Leave the scream of the smoke detectors, the warmth of seeing her mother look to her.

She walked out the front door and instantly felt the balmy, warm June night. She could
smell the moist air and the green of her mother's bushes.

She forced herself to walk faster and then to run. They had to be there. Down the
street.

She could see them. See the backs of them. They wore black. How cliché. They seemed
to sense her footsteps and picked up their pace.

 

 

 

Chapter 29

 

Anxious for knowledge, Brie yelled at them to stop, to turn around. One was a woman.
One a man. The woman was taller than the man, but they both had on caps so she couldn't
see their faces or their hair. They ran at the sound of her calls and turned the corner
at the end of the cul-de-sac.

"Stop!" she cried, dropping to her knees.

Her eyes flew open to the dark, and she sucked in three deep, fast gasps of air.

"It was just a dream, baby. It's over." Nathan sat back, giving her blessed breathing
room.

She rolled over in the soft sheets to catch her breath. "You didn't wake me?"

"Was I supposed to? You were dreaming of your mother. I didn't know if you'd want
me to." He sat for a minute. "You want water or something?"

"No." She rolled over to look at him. "Will you stay? Just for a while?"

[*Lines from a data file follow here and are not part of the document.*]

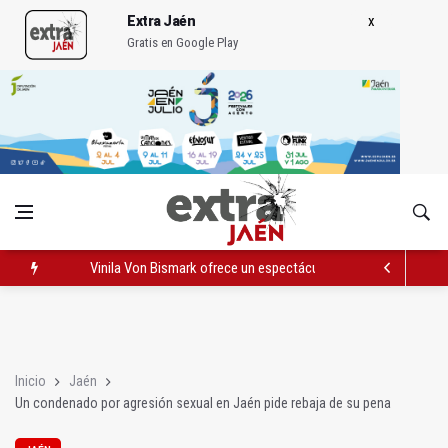
Extra Jaén
Gratis en Google Play
Vinila Von Bismark ofrece un espectáculo "rompedor" en el In
El lateral izquiero sub 23 David Márquez, nuevo fichaje del Rea
IU pide respuestas al Gobierno sobre la situación del ferrocarri
Inicio
Jaén
Un condenado por agresión sexual en Jaén pide rebaja de su pena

He tucked in behind her, and she pulled his arms close. "I dream about the fire sometimes."

"Is that good or bad?"

"Funny you should ask that. It's both, actually. I feel ripped apart to relive it,
but I can't stay away. The last thing my mother does before she dies is look at me.
I relish that moment, as sick as that sounds."

"Not sick. I'm glad I didn't wake you."

"That's the thing." She rolled, being careful to lift the back of her head as she
turned to him. "It's been changing lately, evolving. Ever since I met you, actually."
Her eyes wandered in thought. "I see the people who murdered my parents. I saw them
that night and in my dream, they're becoming more... real. I'm not sure if it's me
yearning to learn who they are or if I'm waking parts of my memory, but it feels like
I know them."

"You know, the police aren't leaning toward a
them
."

"I know. Maybe they're right." She rolled back over and tucked into him.

* * *

Dave finished his time as an officer and was officially Detective Nolan. He stood
in brown shoes, brown pants and a long-sleeved blue shirt with his handcuffs fastened
to his gun sling. He sat on the edge of his metal desk, studying his case board.

He wasn't ready to take McKinney off the short list just because an eight-year-old
kid thought Brie's thug swung like a girl. He had motive, opportunity and skill with
setting fires. Finley was crazy enough. She had the opportunity and a motive, in her
own schizo-head. Lucy Melbourne could have done it. She's not too old for a four-wheeler.
Jealousy. Pride. All good reasons for revenge.

Nolan's brainstorming was interrupted by Detective Tanner's voice. He walked up to
Dave and introduced the woman walking next to him. She was average height, with straight,
glossy black hair cut in a bob around her face. Thin, she looked to be in her late
thirties or early forties.

"Detective, this is Dr. Tracy Li. She's a profiler on loan from the city and will
be here for a few days looking into some of our cold cases. I want to show her everything
we've got and give her our hunches. Get any of the persons of interest back in here.
Whatever she wants." Tanner looked back to Li. "I'll be in my office. Come in anytime."